- _Problem requirements_: Could you restate the entries below word for word?

Transcribed page contents
╭──
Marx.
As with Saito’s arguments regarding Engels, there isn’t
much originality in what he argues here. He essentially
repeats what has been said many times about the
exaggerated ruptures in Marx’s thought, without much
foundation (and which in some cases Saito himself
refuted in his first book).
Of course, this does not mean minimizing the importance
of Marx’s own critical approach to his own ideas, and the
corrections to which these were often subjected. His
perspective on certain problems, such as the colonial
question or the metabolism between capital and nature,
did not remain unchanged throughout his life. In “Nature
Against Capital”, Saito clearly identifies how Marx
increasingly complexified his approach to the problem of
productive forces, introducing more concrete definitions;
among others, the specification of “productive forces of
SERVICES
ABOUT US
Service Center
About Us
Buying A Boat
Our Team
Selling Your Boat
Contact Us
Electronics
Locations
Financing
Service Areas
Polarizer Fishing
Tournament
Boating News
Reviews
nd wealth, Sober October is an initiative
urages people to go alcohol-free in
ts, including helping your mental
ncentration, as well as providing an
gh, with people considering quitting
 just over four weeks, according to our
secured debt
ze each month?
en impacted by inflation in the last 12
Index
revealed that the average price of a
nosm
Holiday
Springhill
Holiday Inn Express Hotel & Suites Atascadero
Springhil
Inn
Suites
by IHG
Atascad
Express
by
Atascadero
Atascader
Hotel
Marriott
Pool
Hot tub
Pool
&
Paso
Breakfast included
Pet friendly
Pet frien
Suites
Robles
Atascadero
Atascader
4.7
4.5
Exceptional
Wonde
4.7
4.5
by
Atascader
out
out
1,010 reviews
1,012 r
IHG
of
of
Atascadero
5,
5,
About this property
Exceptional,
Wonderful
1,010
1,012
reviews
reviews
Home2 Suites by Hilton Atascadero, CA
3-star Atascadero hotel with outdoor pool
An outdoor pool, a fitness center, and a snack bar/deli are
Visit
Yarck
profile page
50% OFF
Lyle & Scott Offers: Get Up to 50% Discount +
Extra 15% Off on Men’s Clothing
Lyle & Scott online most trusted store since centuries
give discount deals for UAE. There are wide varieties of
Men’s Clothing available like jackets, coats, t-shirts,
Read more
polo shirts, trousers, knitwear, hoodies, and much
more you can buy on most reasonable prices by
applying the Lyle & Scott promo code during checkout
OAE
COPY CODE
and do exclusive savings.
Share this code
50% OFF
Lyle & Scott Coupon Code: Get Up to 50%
╰──
- _Expected answer_:
Marx.
As with Saito’s arguments regarding Engels, there isn’t
much originality in what he argues here. He essentially
repeats what has been said many times about the
exaggerated ruptures in Marx’s thought, without much
foundation (and which in some cases Saito himself
refuted in his first book).
Of course, this does not mean minimizing the importance
of Marx’s own critical approach to his own ideas, and the
corrections to which these were often subjected. His
perspective on certain problems, such as the colonial
question or the metabolism between capital and nature,
did not remain unchanged throughout his life. In “Nature
Against Capital”, Saito clearly identifies how Marx
increasingly complexified his approach to the problem of
productive forces, introducing more concrete definitions;
among others, the specification of “productive forces of
SERVICES
ABOUT US
Service Center
About Us
Buying A Boat
Our Team
Selling Your Boat
Contact Us
Electronics
Locations
Financing
Service Areas
Polarizer Fishing
Tournament
Boating News
Reviews
nd wealth, Sober October is an initiative
urages people to go alcohol-free in
ts, including helping your mental
ncentration, as well as providing an
gh, with people considering quitting
 just over four weeks, according to our
secured debt
ze each month?
en impacted by inflation in the last 12
Index
revealed that the average price of a
nosm
Holiday
Springhill
Holiday Inn Express Hotel & Suites Atascadero
Springhil
Inn
Suites
by IHG
Atascad
Express
by
Atascadero
Atascader
Hotel
Marriott
Pool
Hot tub
Pool
&
Paso
Breakfast included
Pet friendly
Pet frien
Suites
Robles
Atascadero
Atascader
4.7
4.5
Exceptional
Wonde
4.7
4.5
by
Atascader
out
out
1,010 reviews
1,012 r
IHG
of
of
Atascadero
5,
5,
About this property
Exceptional,
Wonderful
1,010
1,012
reviews
reviews
Home2 Suites by Hilton Atascadero, CA
3-star Atascadero hotel with outdoor pool
An outdoor pool, a fitness center, and a snack bar/deli are
Visit
Yarck
profile page
50% OFF
Lyle & Scott Offers: Get Up to 50% Discount +
Extra 15% Off on Men’s Clothing
Lyle & Scott online most trusted store since centuries
give discount deals for UAE. There are wide varieties of
Men’s Clothing available like jackets, coats, t-shirts,
Read more
polo shirts, trousers, knitwear, hoodies, and much
more you can buy on most reasonable prices by
applying the Lyle & Scott promo code during checkout
OAE
COPY CODE
and do exclusive savings.
Share this code
50% OFF
Lyle & Scott Coupon Code: Get Up to 50%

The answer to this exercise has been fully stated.